Exercise aim:
Would you output the following records verbatim and skip the images in them?

Input for this task:
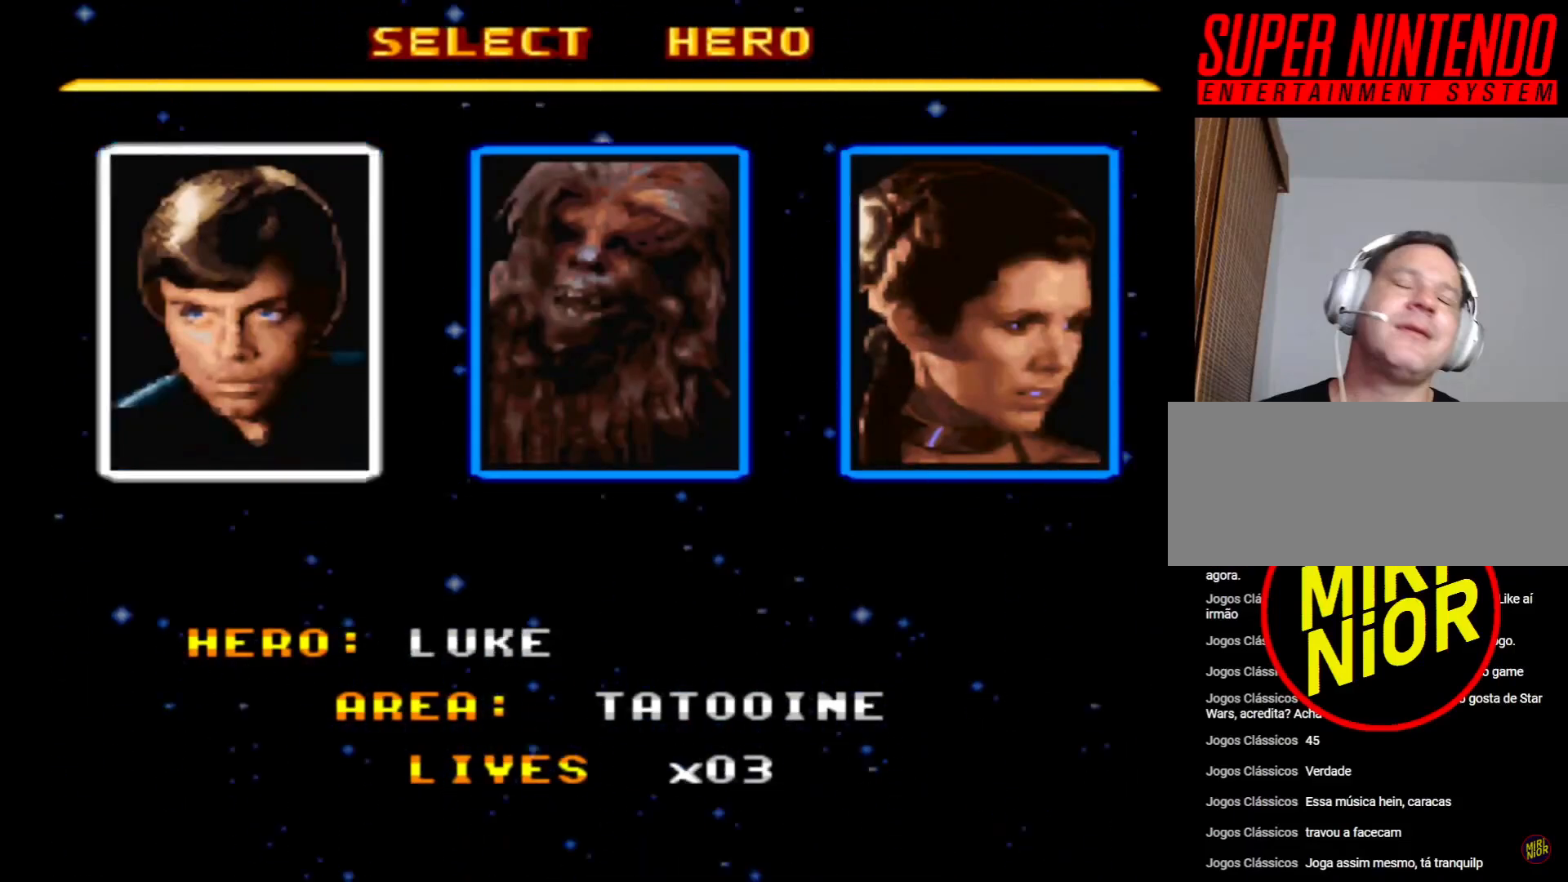
{"buttons": [], "events": []}
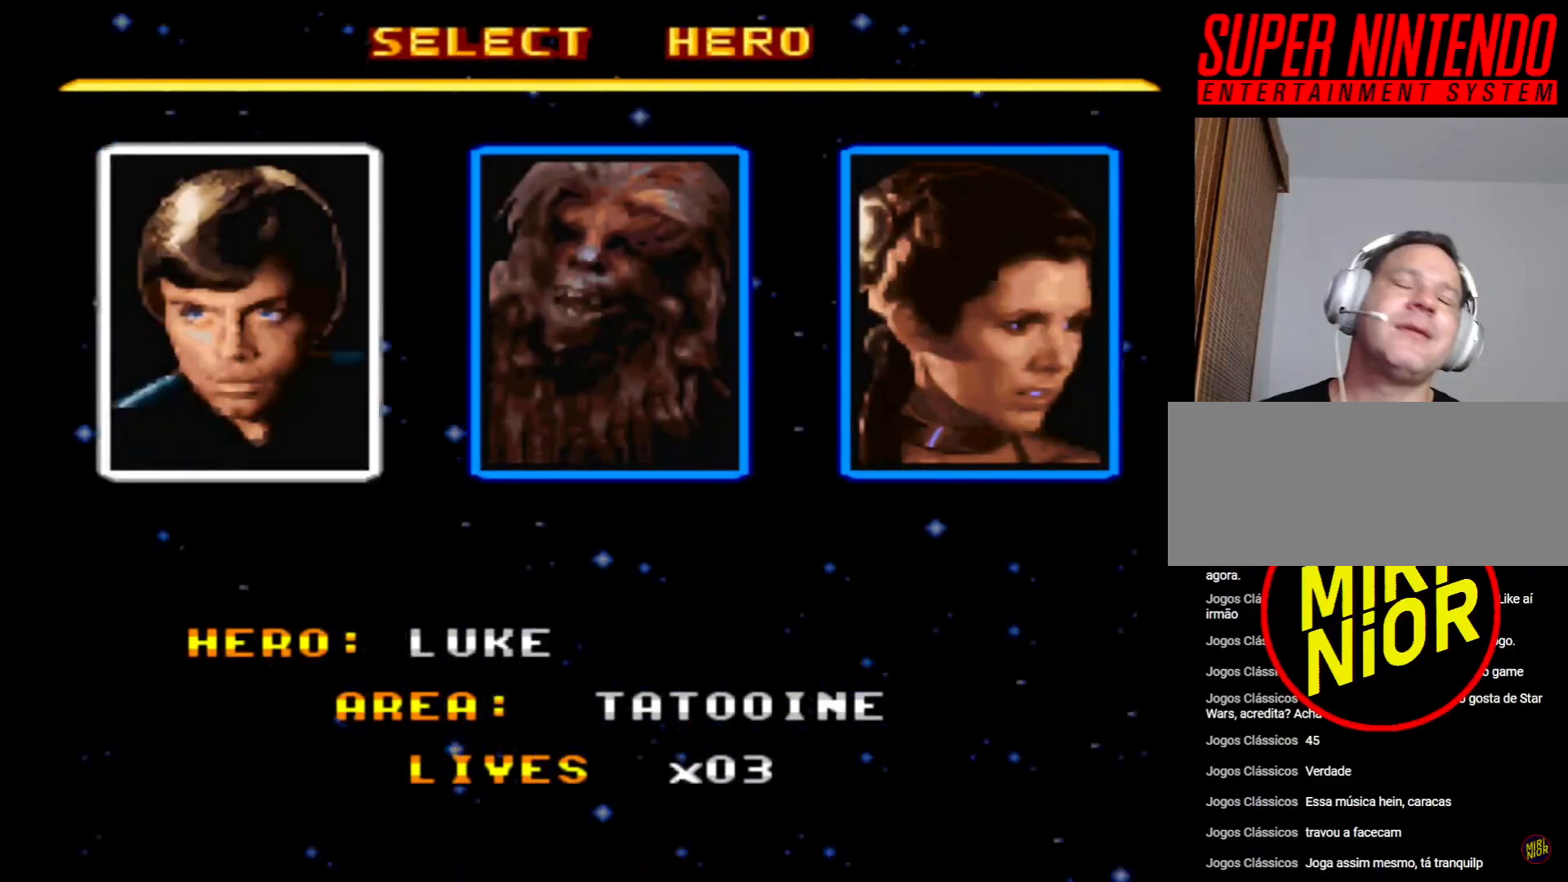
{"buttons": [], "events": [[350, "CROSS", "down"], [400, "CROSS", "up"]]}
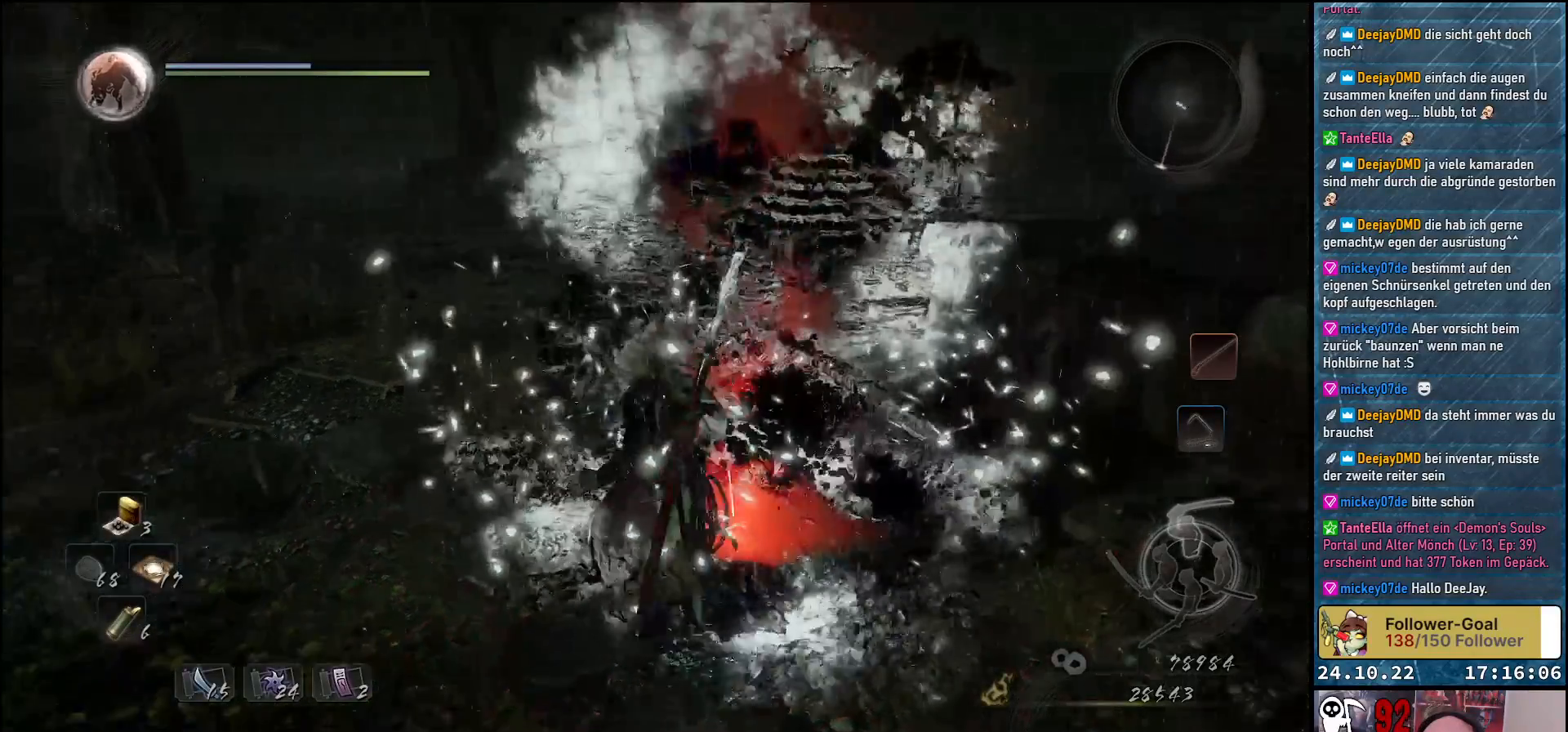
Gameplay with a controller (Xbox layout); each line is a JSON object with the inputs held at the frame after it. "events" lists button and stick changes between this image and that frame as [ms after this image, input, new state], when the widget could be followed in between.
{"buttons": [], "left_stick": "down", "right_stick": "down", "events": [[367, "right_stick", "down"]]}
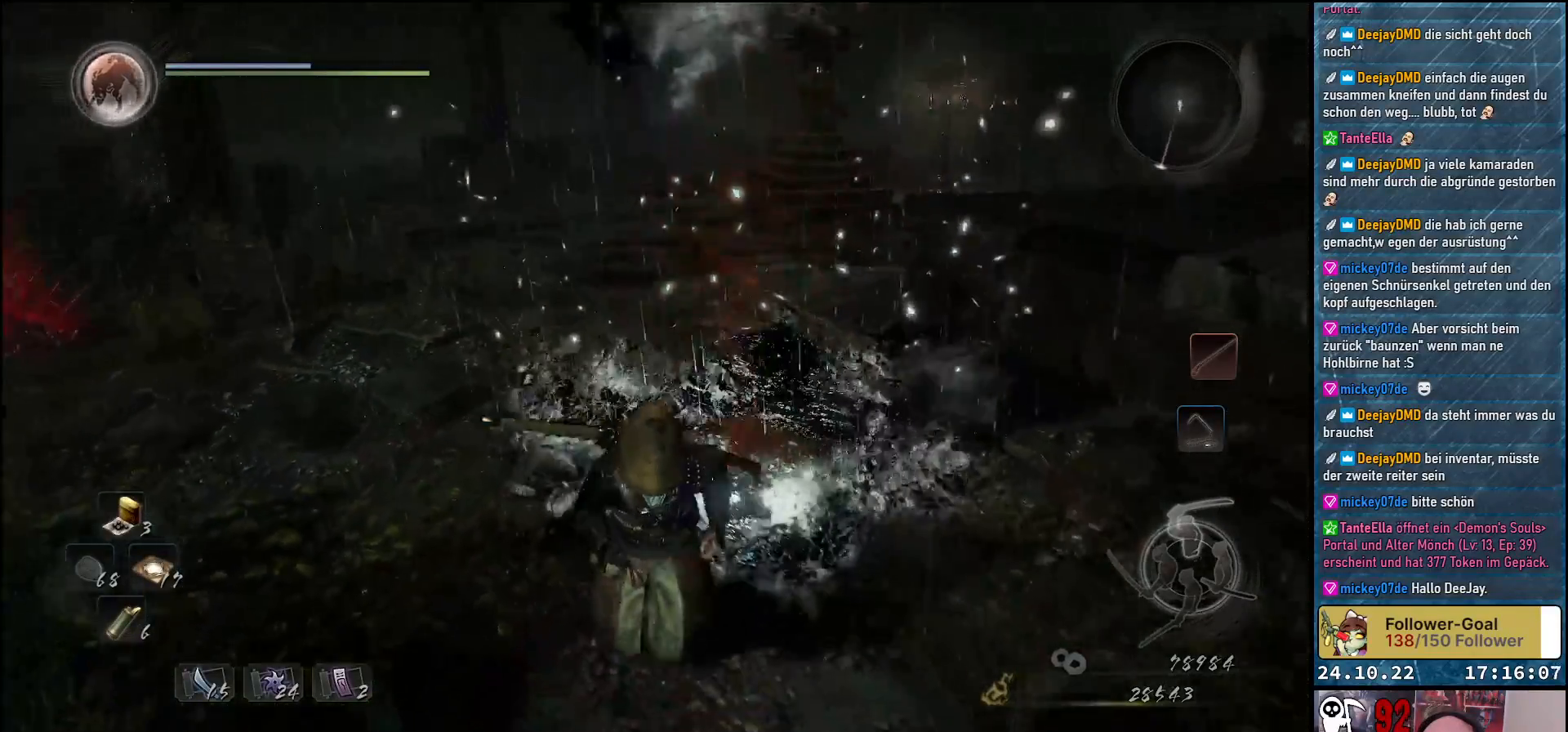
{"buttons": ["R3"], "left_stick": "center", "right_stick": "center", "events": [[83, "right_stick", "center"], [433, "left_stick", "center"], [467, "R3", "down"]]}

Problem solution:
{"buttons": [], "events": []}
{"buttons": [], "events": [[350, "CROSS", "down"], [400, "CROSS", "up"]]}
Gameplay with a controller (Xbox layout); each line is a JSON object with the inputs held at the frame after it. "events" lists button and stick changes between this image and that frame as [ms after this image, input, new state], when the widget could be followed in between.
{"buttons": [], "left_stick": "down", "right_stick": "down", "events": [[367, "right_stick", "down"]]}
{"buttons": ["R3"], "left_stick": "center", "right_stick": "center", "events": [[83, "right_stick", "center"], [433, "left_stick", "center"], [467, "R3", "down"]]}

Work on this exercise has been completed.